By Holly LeMaster

This week I was invited to join a client in a retrospective storytelling circle. It was an honor and a privilege to be included with the members of a team who have been through some great trials and tribulations over the past three years (and what team hasn’t?). The intention of this sacred time was to reflect on our individual and shared experiences, and to celebrate a significant success. 

This is something we’re not especially good at in our culture. Once we achieve a big milestone, we are too often likely to just keep our heads down and plod forward on the next project, toward the next big goalpost, slogging through the density. In support of our resilience and well-being, it’s important to remember to pick our heads up and look around, to increase our awareness through a wider lens of perspective. Especially if we do that together.

Telling our stories to one another is a powerful process that connects us to our humanity and our history.

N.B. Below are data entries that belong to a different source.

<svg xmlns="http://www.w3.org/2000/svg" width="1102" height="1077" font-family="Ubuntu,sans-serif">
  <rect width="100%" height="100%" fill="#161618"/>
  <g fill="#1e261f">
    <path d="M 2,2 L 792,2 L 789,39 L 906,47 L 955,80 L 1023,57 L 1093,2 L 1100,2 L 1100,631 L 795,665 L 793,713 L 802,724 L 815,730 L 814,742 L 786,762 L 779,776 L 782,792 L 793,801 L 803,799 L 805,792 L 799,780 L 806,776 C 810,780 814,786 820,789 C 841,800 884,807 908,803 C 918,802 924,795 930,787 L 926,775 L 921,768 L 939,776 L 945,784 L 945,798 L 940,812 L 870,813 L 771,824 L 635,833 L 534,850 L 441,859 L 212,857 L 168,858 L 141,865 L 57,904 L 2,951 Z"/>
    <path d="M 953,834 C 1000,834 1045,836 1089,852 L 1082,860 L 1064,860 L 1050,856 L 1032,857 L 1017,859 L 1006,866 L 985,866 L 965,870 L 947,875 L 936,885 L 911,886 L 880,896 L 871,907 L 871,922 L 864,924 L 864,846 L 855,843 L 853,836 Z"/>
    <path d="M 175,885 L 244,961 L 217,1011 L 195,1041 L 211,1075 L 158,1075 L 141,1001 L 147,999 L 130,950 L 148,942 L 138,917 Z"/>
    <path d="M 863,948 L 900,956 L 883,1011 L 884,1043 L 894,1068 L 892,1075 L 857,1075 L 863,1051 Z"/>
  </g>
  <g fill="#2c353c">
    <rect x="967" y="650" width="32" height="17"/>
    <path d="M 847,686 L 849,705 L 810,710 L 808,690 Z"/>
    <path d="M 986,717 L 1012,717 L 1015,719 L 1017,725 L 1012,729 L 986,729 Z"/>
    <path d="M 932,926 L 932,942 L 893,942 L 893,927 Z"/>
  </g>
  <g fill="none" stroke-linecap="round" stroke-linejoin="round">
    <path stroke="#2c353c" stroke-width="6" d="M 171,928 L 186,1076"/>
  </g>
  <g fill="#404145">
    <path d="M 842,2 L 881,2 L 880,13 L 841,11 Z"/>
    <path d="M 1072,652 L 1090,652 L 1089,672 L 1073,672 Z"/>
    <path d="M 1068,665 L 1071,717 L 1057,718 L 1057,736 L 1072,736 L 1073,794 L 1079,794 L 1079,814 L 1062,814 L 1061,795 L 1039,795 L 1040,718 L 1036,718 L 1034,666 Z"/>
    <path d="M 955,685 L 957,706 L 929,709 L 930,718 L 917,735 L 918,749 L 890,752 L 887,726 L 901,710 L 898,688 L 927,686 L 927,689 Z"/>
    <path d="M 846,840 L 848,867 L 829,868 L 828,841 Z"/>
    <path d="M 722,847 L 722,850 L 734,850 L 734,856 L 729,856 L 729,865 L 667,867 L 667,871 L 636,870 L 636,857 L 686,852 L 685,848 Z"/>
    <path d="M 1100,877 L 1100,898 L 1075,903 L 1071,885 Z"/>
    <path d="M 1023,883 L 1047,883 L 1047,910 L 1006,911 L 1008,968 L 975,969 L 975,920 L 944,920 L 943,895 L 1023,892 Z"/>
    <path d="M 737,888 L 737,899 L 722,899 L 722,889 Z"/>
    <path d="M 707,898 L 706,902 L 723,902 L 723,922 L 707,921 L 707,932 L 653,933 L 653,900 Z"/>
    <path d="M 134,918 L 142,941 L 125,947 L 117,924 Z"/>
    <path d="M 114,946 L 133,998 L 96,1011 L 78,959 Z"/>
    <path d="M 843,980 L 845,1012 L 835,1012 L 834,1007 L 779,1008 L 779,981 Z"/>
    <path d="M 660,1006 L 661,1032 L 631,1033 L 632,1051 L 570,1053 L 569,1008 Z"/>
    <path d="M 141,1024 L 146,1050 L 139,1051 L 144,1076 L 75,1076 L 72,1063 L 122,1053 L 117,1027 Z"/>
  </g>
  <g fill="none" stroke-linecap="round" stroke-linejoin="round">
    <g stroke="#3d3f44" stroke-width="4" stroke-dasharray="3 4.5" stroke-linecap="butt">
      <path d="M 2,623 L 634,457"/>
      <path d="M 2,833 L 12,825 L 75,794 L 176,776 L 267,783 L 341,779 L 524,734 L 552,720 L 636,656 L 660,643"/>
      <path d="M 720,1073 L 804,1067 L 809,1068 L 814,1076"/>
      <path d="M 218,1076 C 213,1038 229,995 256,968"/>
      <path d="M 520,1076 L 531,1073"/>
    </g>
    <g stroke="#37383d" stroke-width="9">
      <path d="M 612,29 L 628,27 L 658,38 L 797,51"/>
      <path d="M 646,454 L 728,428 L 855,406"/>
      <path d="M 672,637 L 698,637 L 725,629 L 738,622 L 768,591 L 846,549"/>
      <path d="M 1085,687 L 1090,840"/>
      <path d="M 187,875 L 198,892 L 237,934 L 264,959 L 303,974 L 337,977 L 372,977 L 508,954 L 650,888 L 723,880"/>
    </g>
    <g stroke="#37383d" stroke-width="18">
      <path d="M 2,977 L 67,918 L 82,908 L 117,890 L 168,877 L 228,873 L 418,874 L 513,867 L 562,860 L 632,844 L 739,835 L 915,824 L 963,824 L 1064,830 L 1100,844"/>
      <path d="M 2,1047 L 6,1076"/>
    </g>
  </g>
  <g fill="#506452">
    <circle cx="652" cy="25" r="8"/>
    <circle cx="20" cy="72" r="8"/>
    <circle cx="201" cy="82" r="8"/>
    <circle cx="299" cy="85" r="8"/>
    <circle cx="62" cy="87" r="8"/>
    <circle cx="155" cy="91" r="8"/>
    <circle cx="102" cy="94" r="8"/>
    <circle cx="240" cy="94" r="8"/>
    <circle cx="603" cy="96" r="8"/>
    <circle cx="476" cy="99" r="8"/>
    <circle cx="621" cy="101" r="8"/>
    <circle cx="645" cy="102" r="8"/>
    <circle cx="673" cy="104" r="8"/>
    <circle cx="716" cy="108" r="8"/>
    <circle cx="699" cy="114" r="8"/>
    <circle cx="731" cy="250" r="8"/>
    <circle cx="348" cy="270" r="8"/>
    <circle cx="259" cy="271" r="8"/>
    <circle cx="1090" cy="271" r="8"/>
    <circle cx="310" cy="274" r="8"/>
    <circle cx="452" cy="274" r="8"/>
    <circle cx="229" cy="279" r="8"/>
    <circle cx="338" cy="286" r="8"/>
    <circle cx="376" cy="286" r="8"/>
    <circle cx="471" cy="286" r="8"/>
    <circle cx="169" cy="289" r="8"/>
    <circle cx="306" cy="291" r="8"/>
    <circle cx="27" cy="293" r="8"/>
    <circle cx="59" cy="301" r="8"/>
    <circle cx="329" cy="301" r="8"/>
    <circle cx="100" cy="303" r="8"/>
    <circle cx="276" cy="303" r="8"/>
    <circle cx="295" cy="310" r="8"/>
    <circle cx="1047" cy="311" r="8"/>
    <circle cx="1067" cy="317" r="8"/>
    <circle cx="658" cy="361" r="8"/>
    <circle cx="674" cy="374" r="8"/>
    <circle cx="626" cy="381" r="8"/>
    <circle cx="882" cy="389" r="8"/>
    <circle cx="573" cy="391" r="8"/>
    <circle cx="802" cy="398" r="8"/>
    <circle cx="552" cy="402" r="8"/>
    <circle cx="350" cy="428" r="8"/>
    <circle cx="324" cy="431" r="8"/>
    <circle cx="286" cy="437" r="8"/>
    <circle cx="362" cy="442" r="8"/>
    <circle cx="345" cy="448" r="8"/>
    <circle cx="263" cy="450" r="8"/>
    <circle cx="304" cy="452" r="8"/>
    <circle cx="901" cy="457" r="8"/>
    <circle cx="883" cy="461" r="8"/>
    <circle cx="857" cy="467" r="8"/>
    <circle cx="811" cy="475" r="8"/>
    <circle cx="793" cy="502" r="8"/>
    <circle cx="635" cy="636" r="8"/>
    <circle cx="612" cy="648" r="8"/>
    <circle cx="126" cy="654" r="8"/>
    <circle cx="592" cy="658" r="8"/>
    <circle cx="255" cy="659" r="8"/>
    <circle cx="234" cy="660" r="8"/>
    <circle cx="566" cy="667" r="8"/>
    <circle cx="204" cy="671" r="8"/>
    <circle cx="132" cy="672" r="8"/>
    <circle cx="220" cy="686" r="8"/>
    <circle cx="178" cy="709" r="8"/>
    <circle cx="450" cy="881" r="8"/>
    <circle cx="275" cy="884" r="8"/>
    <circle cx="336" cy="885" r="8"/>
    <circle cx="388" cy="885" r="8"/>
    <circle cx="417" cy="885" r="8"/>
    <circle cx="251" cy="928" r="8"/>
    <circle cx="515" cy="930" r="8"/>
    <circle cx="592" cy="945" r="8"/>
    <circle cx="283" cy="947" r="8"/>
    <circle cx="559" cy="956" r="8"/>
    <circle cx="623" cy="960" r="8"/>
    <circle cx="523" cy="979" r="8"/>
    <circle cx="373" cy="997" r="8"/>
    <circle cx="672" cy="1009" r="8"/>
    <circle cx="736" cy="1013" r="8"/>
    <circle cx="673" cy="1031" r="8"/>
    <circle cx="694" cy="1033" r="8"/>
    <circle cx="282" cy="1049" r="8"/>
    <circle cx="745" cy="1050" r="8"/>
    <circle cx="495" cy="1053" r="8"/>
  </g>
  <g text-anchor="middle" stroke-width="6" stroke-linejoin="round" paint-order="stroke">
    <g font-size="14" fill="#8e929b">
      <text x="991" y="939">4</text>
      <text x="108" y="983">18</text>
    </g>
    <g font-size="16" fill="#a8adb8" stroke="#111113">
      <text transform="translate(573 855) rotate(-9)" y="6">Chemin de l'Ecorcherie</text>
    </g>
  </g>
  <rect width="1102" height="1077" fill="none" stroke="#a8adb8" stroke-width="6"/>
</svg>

Consider our ancestors who regularly gathered to share in the oral traditions—a form of teaching, entertainment, connection, and even documentation as the stories were passed down through generations. Recounting and sharing our own stories, we may remember forgotten details, evoke the feelings we experienced in the moment, or have profound insights as we re-consider the events in a new way from a fresh, perhaps more mature, viewpoint. Through telling our stories we are making meaning—both for ourselves and for those who are listening. Stories can make abstract or difficult ideas clear and add an element of fun and intrigue that lingers long after the facts or data have been forgotten. The vulnerability required to share one’s true self can foster trust and a greater sense of belonging and connection.

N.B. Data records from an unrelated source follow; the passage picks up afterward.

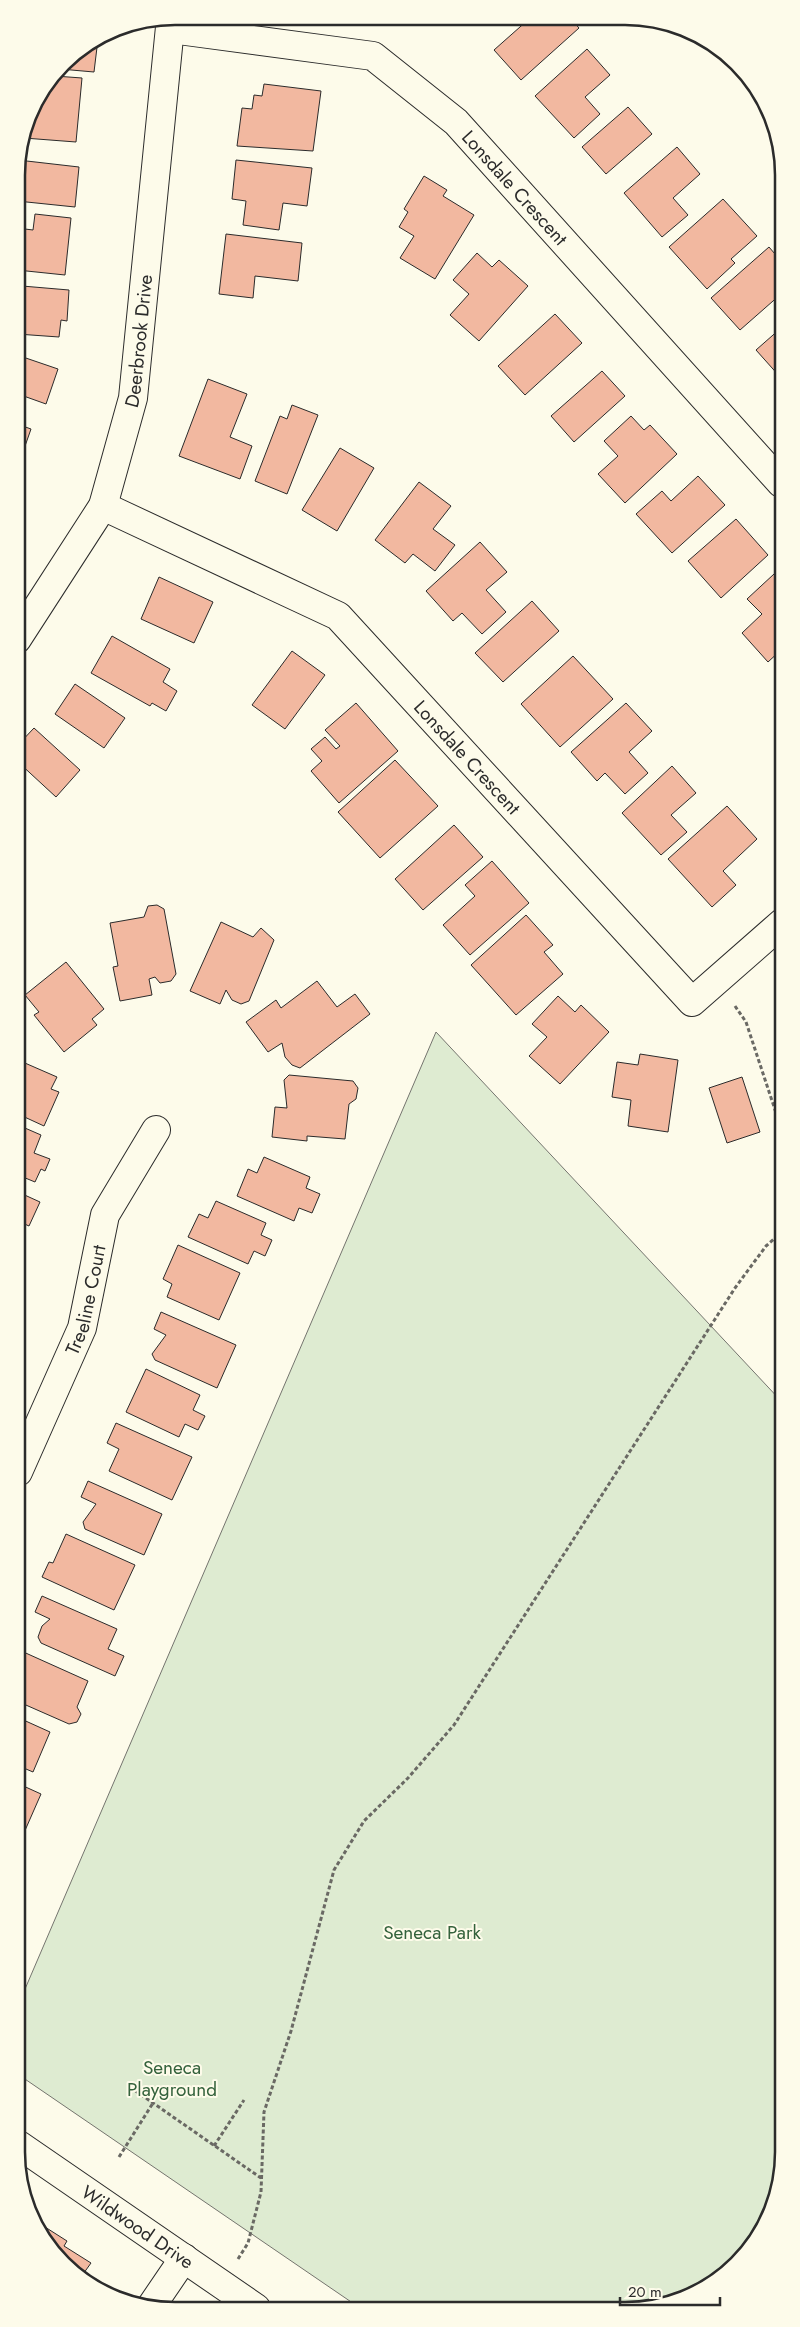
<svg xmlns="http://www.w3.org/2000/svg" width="800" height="2327" viewBox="0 0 800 2327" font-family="Jost,sans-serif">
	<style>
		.green { fill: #deebd1; stroke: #74746e }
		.building { fill: #f2b8a0; stroke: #2b2b2b }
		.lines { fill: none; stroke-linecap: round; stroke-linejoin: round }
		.minor-casing { stroke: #2b2b2b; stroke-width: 30 }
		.path { stroke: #6a6964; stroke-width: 3; stroke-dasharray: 4 2.5; stroke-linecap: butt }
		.minor { stroke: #fdfbea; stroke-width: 28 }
		.labels { text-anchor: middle; stroke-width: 4; stroke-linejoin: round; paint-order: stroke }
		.street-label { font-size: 19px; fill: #2b2b2b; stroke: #fdfbea }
		.park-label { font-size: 19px; fill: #34623c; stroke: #fdfbea }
		.rim { fill: none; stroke: #2b2b2b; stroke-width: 2.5 }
	</style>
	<rect width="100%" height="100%" fill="#fdfbea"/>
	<polygon class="green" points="436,1032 782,1402 783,2162 772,2212 745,2256 705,2289 656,2308 360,2308 19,2075 19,2003"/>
	<g class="building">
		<polygon points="529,19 571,19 579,28 521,80 494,50"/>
		<polygon points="98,39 94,72 60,69 70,56"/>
		<polygon points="587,49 610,75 585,97 600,114 574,138 535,96"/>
		<polygon points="55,76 82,78 76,142 24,138 33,105"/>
		<polygon points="264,84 321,91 313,151 237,146 242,108 252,109 254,95 262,96"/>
		<polygon points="628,107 652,134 606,174 582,147"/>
		<polygon points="677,147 700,174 673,198 688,215 662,237 624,193"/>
		<polygon points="18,160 79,167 75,207 17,201"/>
		<polygon points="236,160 312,168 307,206 283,203 279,230 243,225 246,201 232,199"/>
		<polygon points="424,176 447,190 443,196 474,215 435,279 400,258 414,236 399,227 408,212 404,209"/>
		<polygon points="723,199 757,236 731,259 735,263 707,289 669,247"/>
		<polygon points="35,214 71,218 65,275 17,270 17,228 33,230"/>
		<polygon points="226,234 302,243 298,281 255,276 253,298 219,294"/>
		<polygon points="769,247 781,261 781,294 740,330 711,298"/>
		<polygon points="477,253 492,267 499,260 528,286 479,341 450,315 469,294 453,280"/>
		<polygon points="22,286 69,290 67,321 61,320 59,337 17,334 17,291 22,291"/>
		<polygon points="555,314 582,343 525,395 498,366"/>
		<polygon points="781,328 781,378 756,350"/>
		<polygon points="17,355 58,369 46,404 18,394 17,396"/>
		<polygon points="602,371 625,396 574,442 551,416"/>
		<polygon points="208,379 247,394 230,437 252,446 240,479 179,456"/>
		<polygon points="292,405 318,415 287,494 255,481 280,416 287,419"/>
		<polygon points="631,416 644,430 650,425 677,454 625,503 598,474 618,456 604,441"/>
		<polygon points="17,424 31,429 17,469"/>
		<polygon points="340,448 374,468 337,531 302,510"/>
		<polygon points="698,476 725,505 672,553 636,514 662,491 671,501"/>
		<polygon points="419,482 451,506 433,529 455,545 435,571 413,554 405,563 375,540"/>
		<polygon points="736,519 768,555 721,598 688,561"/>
		<polygon points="480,542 507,572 486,590 506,612 482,634 462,613 453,621 426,591"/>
		<polygon points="774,574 781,582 781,650 768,662 742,633 762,614 747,599"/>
		<polygon points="159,577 213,602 194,643 141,619"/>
		<polygon points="532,601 559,631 503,682 475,653"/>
		<polygon points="112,636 170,669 163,682 177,691 166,711 152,703 150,706 91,673"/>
		<polygon points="292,651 325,675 285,729 252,705"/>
		<polygon points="573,656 613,699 560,747 521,704"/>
		<polygon points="75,684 125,718 104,748 55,714"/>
		<polygon points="356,703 398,751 339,803 311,771 322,761 311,749 325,737 336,749 340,746 325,730"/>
		<polygon points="626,703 652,731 629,752 648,773 625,794 605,773 597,781 571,752"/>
		<polygon points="34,728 80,770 56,797 17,761 17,746"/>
		<polygon points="395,760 438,806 380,858 338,812"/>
		<polygon points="672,766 696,793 671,815 687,832 661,855 622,813"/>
		<polygon points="17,795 25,805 17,811"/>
		<polygon points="727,806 757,839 723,871 736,885 712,907 668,859"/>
		<polygon points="454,825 483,857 423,910 395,879"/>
		<polygon points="492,861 529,903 470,955 443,925 475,896 465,885"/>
		<polygon points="157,905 164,909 176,974 171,981 160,983 155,977 149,979 152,995 120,1001 113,967 118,966 110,923 144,917 148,906"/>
		<polygon points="526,915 553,945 544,952 563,974 516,1015 471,965"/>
		<polygon points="221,922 253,937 261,928 274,940 249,1001 241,1004 232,1000 226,990 220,1004 190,991"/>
		<polygon points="66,962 104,1009 92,1019 97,1025 64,1052 34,1015 39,1012 25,995"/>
		<polygon points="317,981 337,1007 355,994 370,1014 300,1068 292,1065 285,1057 282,1043 268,1052 246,1022 276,1000 281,1008"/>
		<polygon points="558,996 575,1012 581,1005 609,1032 560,1084 529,1056 547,1037 532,1024"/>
		<polygon points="640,1054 678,1060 668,1132 628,1126 631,1100 612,1097 617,1062 638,1065"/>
		<polygon points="18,1060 57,1077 51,1089 59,1092 44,1126 18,1114"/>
		<polygon points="289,1075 353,1081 358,1088 356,1099 349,1104 345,1139 307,1136 307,1141 272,1137 275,1107 287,1108 284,1080"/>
		<polygon points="742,1077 760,1132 727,1143 709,1088"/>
		<polygon points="18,1125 41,1135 34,1153 50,1159 45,1171 41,1169 35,1182 18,1175"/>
		<polygon points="264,1157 310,1177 306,1188 320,1194 312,1213 299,1208 294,1221 237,1196 248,1169 257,1173"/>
		<polygon points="18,1192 40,1202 29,1226 18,1221"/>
		<polygon points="216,1201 266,1223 261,1235 272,1240 265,1256 254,1251 248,1264 188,1237 199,1214 208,1218"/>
		<polygon points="178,1245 240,1273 219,1320 167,1297 172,1284 163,1279"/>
		<polygon points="161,1312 236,1345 217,1388 155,1360 152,1354 166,1335 154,1329"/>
		<polygon points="146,1369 200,1395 193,1410 205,1416 198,1430 185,1424 179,1437 126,1412"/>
		<polygon points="116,1423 192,1457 172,1500 109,1471 119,1449 107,1443"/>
		<polygon points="88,1481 162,1514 144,1555 85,1529 83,1522 96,1504 81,1497"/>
		<polygon points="66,1534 135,1565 114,1610 42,1577 49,1562 53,1563"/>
		<polygon points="42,1596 117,1629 108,1649 124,1656 115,1676 41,1643 38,1637 42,1626 50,1619 35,1612"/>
		<polygon points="19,1650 88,1681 77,1707 81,1714 77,1722 69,1724 19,1702 19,1679 21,1672 19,1671"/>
		<polygon points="19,1718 50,1732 33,1772 19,1766"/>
		<polygon points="19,1784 41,1794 23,1835 19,1833"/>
		<polygon points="34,2220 67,2241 64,2246 91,2263 81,2277 63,2264 37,2231"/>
	</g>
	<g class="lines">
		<g class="minor-casing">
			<g id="minor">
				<path id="s1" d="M 171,29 L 373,56 L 456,122 L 781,483"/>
				<path id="s2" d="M 103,506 L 338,616 L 692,1002 L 782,923"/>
				<path id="s3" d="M 17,639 L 103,506 L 133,398 L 171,17"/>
				<path id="s4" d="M 18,1472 L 82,1328 L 105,1215 L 156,1130"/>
				<path id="s5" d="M 19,2145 L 256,2308"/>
				<polyline points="150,2308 184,2258"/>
			</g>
		</g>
		<g class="path">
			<polyline points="735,1006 746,1022 782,1131"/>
			<polyline points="130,2087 261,2178"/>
			<polyline points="214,2146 244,2100"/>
			<polyline points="119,2157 153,2103"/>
			<polyline points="238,2259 248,2243 261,2192 264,2112 291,2031 334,1870 364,1821 408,1778 454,1725 735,1288 766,1246 782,1232"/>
		</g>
		<use href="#minor" class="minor"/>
	</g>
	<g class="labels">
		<g class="street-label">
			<text dy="7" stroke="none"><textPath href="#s1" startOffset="398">Lonsdale Crescent</textPath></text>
			<text dy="7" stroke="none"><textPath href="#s3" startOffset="328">Deerbrook Drive</textPath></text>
			<text dy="7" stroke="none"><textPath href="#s2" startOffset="451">Lonsdale Crescent</textPath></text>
			<text dy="7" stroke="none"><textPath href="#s4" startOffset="186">Treeline Court</textPath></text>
			<text dy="7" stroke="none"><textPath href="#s5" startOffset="144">Wildwood Drive</textPath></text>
		</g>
		<g class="park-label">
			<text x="432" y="1939">Seneca Park</text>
			<text x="172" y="2074">Seneca<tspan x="172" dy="22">Playground</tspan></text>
		</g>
	</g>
	<path d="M0 0H800V2327H0ZM175 25H625A150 150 0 0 1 775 175V2152A150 150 0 0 1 625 2302H175A150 150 0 0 1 25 2152V175A150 150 0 0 1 175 25Z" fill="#fdfbea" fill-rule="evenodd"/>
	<path class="rim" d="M175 25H625A150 150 0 0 1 775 175V2152A150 150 0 0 1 625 2302H175A150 150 0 0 1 25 2152V175A150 150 0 0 1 175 25Z"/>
	<path d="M620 2297v8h100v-8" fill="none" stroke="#2b2b2b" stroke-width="2.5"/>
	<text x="628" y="2297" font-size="15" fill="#2b2b2b" stroke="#fdfbea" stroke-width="4" paint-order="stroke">20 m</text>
</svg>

Our group gathered this week for the storytelling circle with animated curiosity—maybe even a little bit of giddy uncertainty. This was because nobody, except the sage group leader, knew exactly why we were there or what we were going to do. When we settled in, she literally began the conversation with, “Once upon a time…” We loosely held the chronology and throughline of the shared experience of the covid-19 pandemic and an important project that spanned that timeframe. While each member of the circle had robust connection points into the team, the work, and the organization, each person also had a wholly unique experience of their own. We organically moved through the narrative, each person bringing their voice to the circle when they were moved to speak. We felt excitement, had loads of laughter, moments of quiet reflection, and even some grief and tears. There were moments of, “Oh, right! I remember that now.” And moments of, “Oh, wow—really? I never knew you were going through that.” It was healing. Enlightening. Energizing. Celebratory. We had insights, we learned more about one another, and we grew together as a tribe through this shared experience. 

Taking this moment to pause and reflect was an invaluable investment in the team’s sense of belonging to one another, to their work and their mission. Their leader, indeed, demonstrated deep wisdom in creating the space for this crucial process. And as this team continues to move together toward their mutual goals into the unknowable emerging future, they will be fortified by knowing, and having shared in, one another’s stories.